NOTE: When adding own data, the user is encouraged to also specify uncertainty information. Property "def" is always required and specifies the mean value. For uncertainty analysis "min", "max", "abs_min" and "abs_max" are required ("min": 2.5 percentile, "max": 97.5 percentile, "abs_min": absolute minimum, "abs_max": absolute maximum).

To get a list of all parameters involved in the sequence, you can do:

my_ipcc.inspect(my_ipcc.waste.incineration.sequence.tier1_co2)

To calculate the GHG inventory based on a tier method, specifiy the keywords of the sequence:

my_tier = my_ipcc.waste.incineration.sequence.tier1_co2(
          year=2010, region="DE",wastetype="msw_plastics", incintype="inc_unspecified", uncertainty="def")

# show the list of steps of the sequence
my_tier.__dict__

For uncertainty calculation based on Monte Carlo use uncertainty="monte_carlo", for analytical error propagation use uncertainty="analytical".

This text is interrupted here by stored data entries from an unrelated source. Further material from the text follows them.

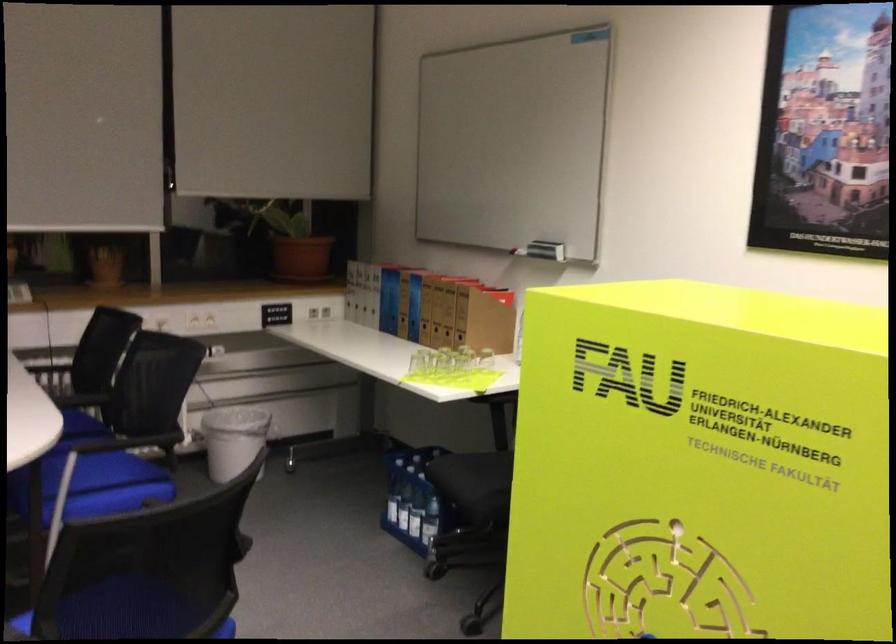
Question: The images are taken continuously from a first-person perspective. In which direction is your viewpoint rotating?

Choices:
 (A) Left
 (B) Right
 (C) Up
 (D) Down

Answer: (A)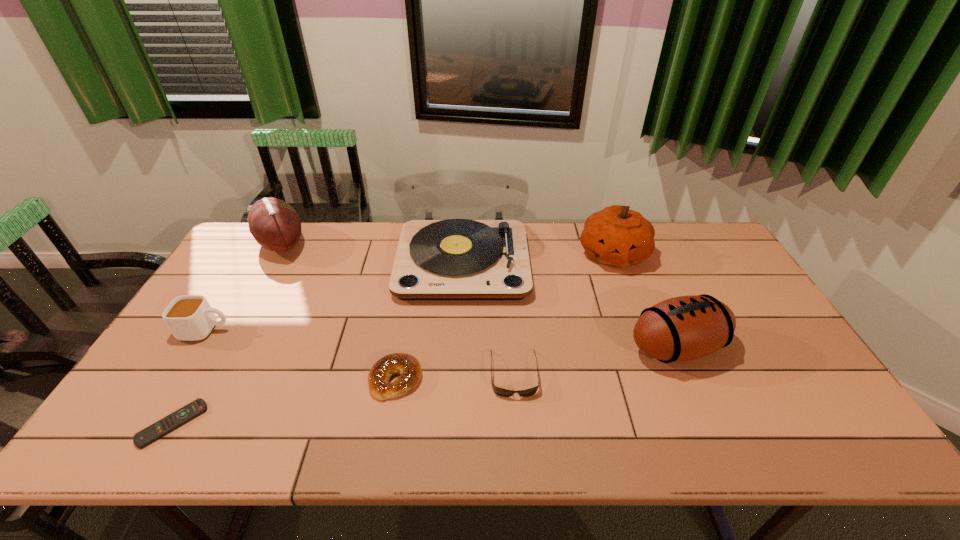
Identify the location of blank space located on the front of the farther football (American). This screenshot has height=540, width=960. (214, 364).

Where is `free space located on the front of the right football (American)`? This screenshot has height=540, width=960. free space located on the front of the right football (American) is located at coordinates (712, 431).

Find the location of a particular element. This screenshot has width=960, height=540. free space located on the side with the handle of the cup is located at coordinates (350, 330).

At what (x,y) coordinates should I click in order to perform the action: click on blank area located on the front of the bagel. Please return your answer as a coordinate pair (x, y). Image resolution: width=960 pixels, height=540 pixels. Looking at the image, I should click on (389, 421).

Identify the location of vacant space located 0.130m on the front-facing side of the sunglasses. Image resolution: width=960 pixels, height=540 pixels. (519, 450).

At what (x,y) coordinates should I click in order to perform the action: click on free location located on the back of the remote control. Please return your answer as a coordinate pair (x, y). The height and width of the screenshot is (540, 960). Looking at the image, I should click on (202, 373).

Where is `record player located in the far edge section of the desktop`? Image resolution: width=960 pixels, height=540 pixels. record player located in the far edge section of the desktop is located at coordinates (455, 259).

At what (x,y) coordinates should I click in order to perform the action: click on pumpkin present at the far edge. Please return your answer as a coordinate pair (x, y). The image size is (960, 540). Looking at the image, I should click on (616, 236).

Find the location of a particular element. football (American) that is at the far edge is located at coordinates (275, 225).

The width and height of the screenshot is (960, 540). I want to click on object present at the near edge, so click(x=150, y=434).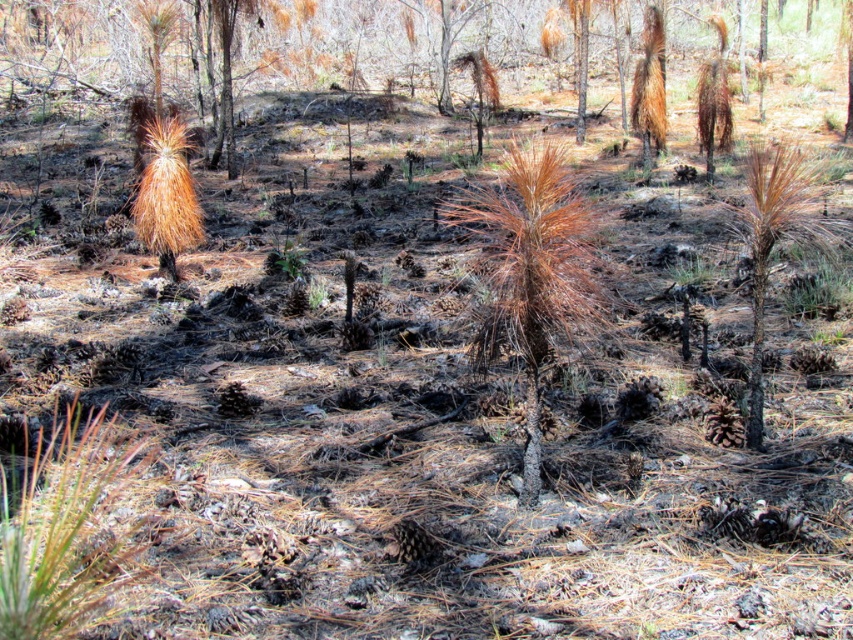
Is the position of brown/dry pine tree at center less distant than that of brown/dried wood tree at center?

Yes, it is.

Is brown/dry pine tree at center thinner than brown/dried wood tree at center?

In fact, brown/dry pine tree at center might be wider than brown/dried wood tree at center.

This screenshot has height=640, width=853. What are the coordinates of `brown/dry pine tree at center` in the screenshot? It's located at (531, 273).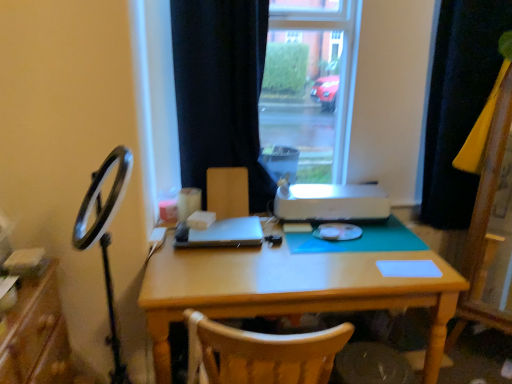
Question: Is point (362, 200) positioned closer to the camera than point (494, 62)?

Choices:
 (A) farther
 (B) closer

Answer: (A)

Question: Do you think white plastic printer at center is within black fabric curtain at right, arranged as the second curtain when viewed from the left, or outside of it?

Choices:
 (A) inside
 (B) outside

Answer: (B)

Question: Estimate the real-world distances between objects in this image. Which object is farther from the black fabric curtain at right, arranged as the second curtain when viewed from the left?

Choices:
 (A) black fabric curtain at center, which is the 2th curtain in right-to-left order
 (B) wooden chair at center
 (C) satin black laptop at center
 (D) white matte notepad at center
 (E) white plastic printer at center

Answer: (C)

Question: Estimate the real-world distances between objects in this image. Which object is farther from the white plastic printer at center?

Choices:
 (A) white matte notepad at center
 (B) satin black laptop at center
 (C) wooden desk at center
 (D) black fabric curtain at right, arranged as the second curtain when viewed from the left
 (E) black fabric curtain at center, which is the 2th curtain in right-to-left order

Answer: (D)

To retrieve the result's value of a sequence's step, type:

my_tier.co2_emissions.value

NOTE: The type of value depends on the uncertainty assessment. For uncertainty = "def": type = float, for uncertainty = "analytical": type = ufloat and for uncertainty = "monte-carlo": type = numpy.array. Furthermore, some tier sequences provide time series instead of one single value. If so, value is of type numpy.array, including the values for different years. The type of each years' value also depend on the uncertainty assessment.